J’ai commencé à travailler en crèche après mon CAP petite enfance. J’étais vraiment enthousiaste d’accompagner les enfants dans leur développement. J’aimais ce métier à tel point que j’ai passé une VAE d’éducatrice de jeunes enfants. C’est exactement au moment de la préparation de la VAE (écriture des situations et révision pour l’oral) que j’ai compris toute la différence entre ce qu’on étudie dans les livres et la réalité du terrain : je suis restée seule avec 12 enfants plusieurs fois pendant toute la matinée en m’occupant des activités, des changes, de l’installation du repas. J’ai demandé à la directrice de pouvoir ramener quelques enfants dans les autres sections (bébé et moyens) parce que selon la loi le taux d’encadrement est 1 pour 8 qui marchent, pas 1 pour 12! Elle me réponds que la collègue de la section de moyens est toute seule avec tous les enfants, cela dit elle va dans son bureau. Je suis seule avec les 12! Au fil du temps, j’ai compris que j’avais beaucoup de tâches qui ne me permettent pas d’être disponible et patiente pour accueillir les enfants et les accompagner. J’étais fatiguée, dégoûtée des conditions de travail et du salaire qui n’est pas assez, avec lequel tu peux même pas te loger correctement, c’est une honte! Un métier important, nécessaire, essentiel malmené de cette façon.

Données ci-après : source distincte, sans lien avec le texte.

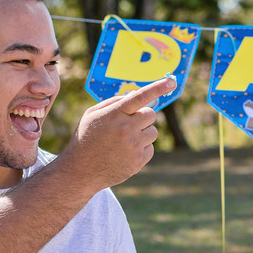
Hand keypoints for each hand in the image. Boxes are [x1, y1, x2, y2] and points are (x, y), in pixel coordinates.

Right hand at [59, 76, 175, 190]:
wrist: (80, 170)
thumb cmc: (86, 138)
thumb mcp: (92, 115)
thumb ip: (114, 102)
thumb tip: (136, 94)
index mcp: (114, 114)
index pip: (140, 97)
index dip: (157, 88)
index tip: (171, 82)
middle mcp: (126, 128)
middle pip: (151, 114)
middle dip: (143, 117)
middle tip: (129, 124)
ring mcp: (134, 145)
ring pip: (153, 131)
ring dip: (143, 133)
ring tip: (125, 141)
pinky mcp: (139, 160)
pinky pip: (151, 148)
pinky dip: (142, 148)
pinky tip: (126, 153)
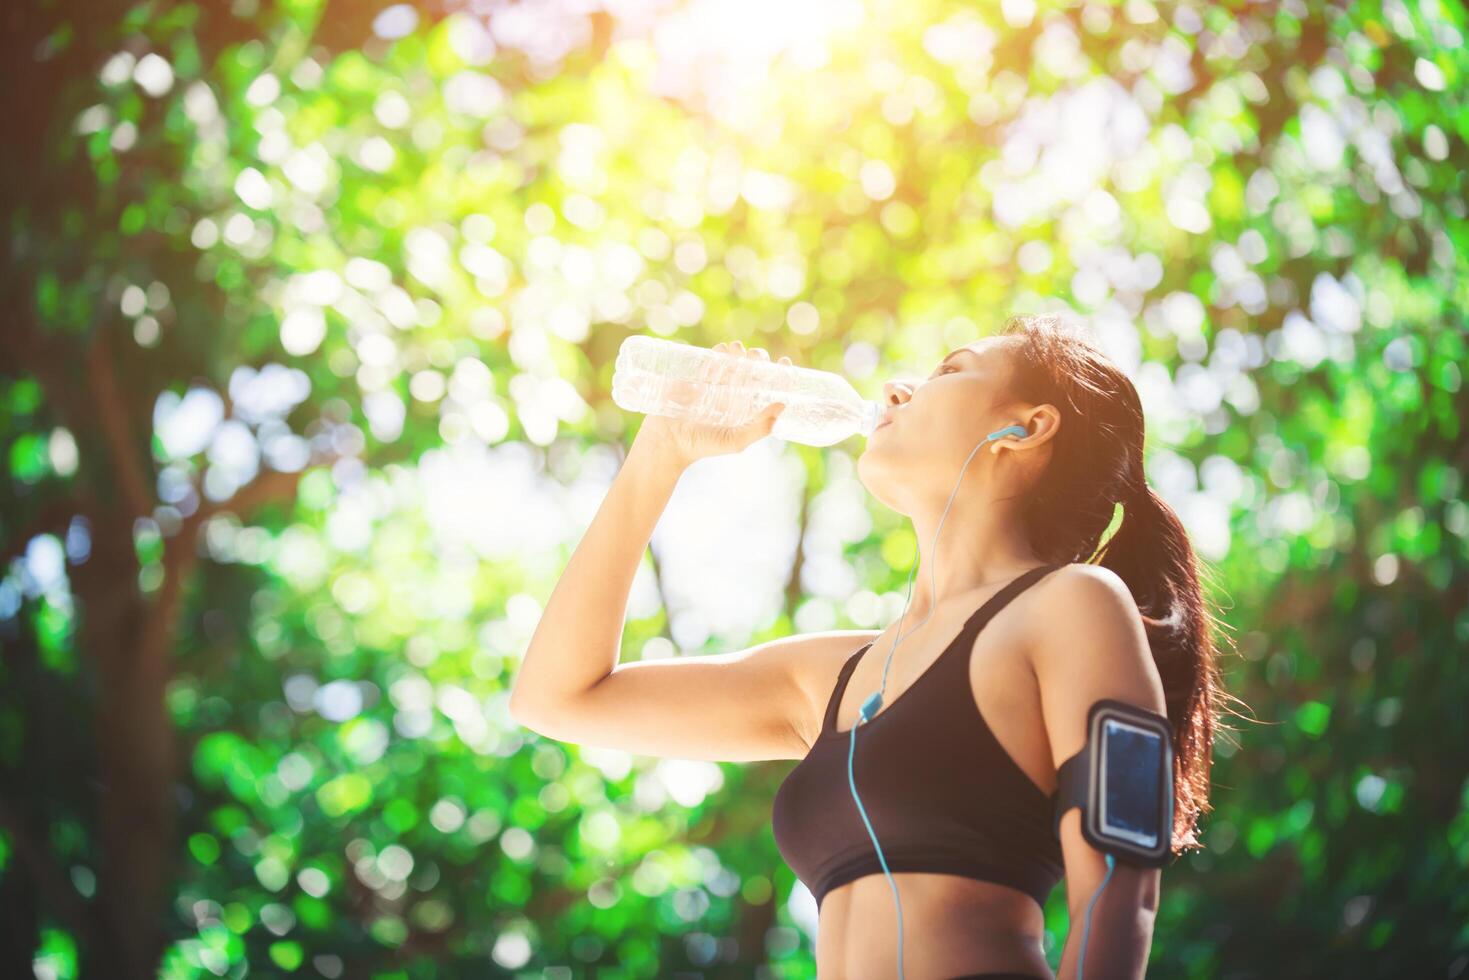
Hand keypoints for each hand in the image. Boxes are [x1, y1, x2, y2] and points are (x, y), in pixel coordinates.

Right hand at [630, 340, 791, 467]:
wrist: (665, 443)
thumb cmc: (701, 446)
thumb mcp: (734, 441)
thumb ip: (759, 428)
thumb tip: (781, 405)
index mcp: (744, 409)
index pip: (766, 388)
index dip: (778, 374)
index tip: (785, 362)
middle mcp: (730, 396)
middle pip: (750, 370)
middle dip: (756, 358)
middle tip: (755, 355)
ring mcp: (711, 386)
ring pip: (729, 362)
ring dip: (736, 352)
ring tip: (736, 349)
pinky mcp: (692, 379)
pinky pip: (706, 361)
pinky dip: (715, 353)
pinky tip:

C’est où l’accueil de qualité et l’accompagnement à l’autonomie quand une entreprise de crèches qui a ouvert des sièges et des crèches à l’étranger ne veut pas acheter de couches culottes parce que ça coûte 15 centimes de plus que les couches normales?
Il est où le bien-être de l’enfant quand il n’y a pas repères et beaucoup d’imprévus ?!
Depuis ma VAE, j’ai décidé d’abandonner la crèche avec beaucoup de souffrance et déception.